UAP took a Sh400 million hit from bond investment in ARM Cement and deposits in Tanzania’s Bank M.
This pulled it to Sh518 million net loss, the first in about a decade.
However, Group CEO Peter Mwangi said the firm has now tightened investment criteria.
“We want to deal with people whose creditworthiness is above a certain threshold. We have made the write-offs but will keep up efforts of recovery,” he said last month during the release of results.
Mr Juma said that while last year was generally a difficult year for the industry, the absence of a clear price structure for many of the insurance products compounded by unfair competition risk driving many insurers out of the market.

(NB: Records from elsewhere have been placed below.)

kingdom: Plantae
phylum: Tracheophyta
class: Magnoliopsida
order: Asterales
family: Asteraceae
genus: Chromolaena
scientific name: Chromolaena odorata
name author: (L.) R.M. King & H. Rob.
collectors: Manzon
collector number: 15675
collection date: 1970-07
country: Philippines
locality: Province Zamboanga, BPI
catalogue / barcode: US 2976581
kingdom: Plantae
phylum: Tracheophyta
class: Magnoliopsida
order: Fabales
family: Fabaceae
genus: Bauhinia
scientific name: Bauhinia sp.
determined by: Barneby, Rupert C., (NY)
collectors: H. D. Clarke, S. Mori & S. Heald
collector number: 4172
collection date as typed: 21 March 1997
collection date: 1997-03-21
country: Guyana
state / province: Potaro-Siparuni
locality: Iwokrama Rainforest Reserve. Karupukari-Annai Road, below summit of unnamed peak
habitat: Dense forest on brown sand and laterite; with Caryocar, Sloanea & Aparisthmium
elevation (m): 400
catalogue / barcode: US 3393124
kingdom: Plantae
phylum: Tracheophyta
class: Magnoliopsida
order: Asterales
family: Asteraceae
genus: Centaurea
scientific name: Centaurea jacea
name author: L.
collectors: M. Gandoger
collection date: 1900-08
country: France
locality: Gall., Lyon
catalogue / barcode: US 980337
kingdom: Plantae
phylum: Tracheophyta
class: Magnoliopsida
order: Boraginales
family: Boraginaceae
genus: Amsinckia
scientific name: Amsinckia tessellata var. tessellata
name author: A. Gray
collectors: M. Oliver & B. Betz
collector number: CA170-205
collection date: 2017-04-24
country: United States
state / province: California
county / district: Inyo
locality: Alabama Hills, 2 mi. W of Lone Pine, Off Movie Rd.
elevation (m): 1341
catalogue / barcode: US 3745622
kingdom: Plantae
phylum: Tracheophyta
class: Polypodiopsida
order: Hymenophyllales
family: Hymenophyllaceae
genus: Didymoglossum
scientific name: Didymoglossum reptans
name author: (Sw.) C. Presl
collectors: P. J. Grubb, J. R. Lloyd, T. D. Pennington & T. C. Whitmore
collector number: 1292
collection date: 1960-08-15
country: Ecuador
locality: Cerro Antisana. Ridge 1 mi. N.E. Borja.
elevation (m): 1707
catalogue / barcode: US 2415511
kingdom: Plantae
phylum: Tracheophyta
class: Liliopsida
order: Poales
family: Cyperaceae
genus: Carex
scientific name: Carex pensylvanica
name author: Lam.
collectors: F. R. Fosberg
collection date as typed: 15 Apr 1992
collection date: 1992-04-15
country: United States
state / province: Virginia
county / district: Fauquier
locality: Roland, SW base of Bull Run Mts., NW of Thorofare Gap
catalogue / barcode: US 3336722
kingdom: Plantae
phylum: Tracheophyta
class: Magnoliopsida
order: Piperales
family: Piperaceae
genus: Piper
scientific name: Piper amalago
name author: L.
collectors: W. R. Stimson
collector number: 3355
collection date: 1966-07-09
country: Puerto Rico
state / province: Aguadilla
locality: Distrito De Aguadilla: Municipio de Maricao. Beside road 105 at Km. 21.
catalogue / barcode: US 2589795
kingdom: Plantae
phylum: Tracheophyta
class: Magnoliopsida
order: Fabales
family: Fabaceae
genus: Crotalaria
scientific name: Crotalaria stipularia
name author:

In 2017, the industry regulator was barred from setting minimum premium prices, leaving market forces to determine costs.
The High Court ruled that the regulator had no role in fixing insurance premium prices.
This has meant that insurers compete for clients without any guidelines, unlike before when for instance, IRA had set 7.5 per cent of a car’s value as minimum premium charged. This was to be discounted by 10 per cent for each year that went without a claim.
Insurers also compete on payment of intermediaries like brokers and this has also meant higher costs in terms of remuneration.
Commissions paid increased by 16.9 per cent from Sh785.5 million in 2018, according to data from Kenya National Bureau of Statistics.
While gross written premiums have gone up for over half of the insurers, underwriting costs have also risen, eating into the topline, according to Jubilee insurance CEO Julius Kipngetich.
According to him, poor underwriting processes have made it worse for many firms.
“Intermediaries’ margins have increased tremendously in the last two years.
There were rules around that but now some firms are paying as high as 12 per cent. They end up with a topline without bottom line,” he said.
Top line refers to a company's revenues or gross sales while bottom line refers to net income, usually arrived at by subtracting all expenses used in generating those sales.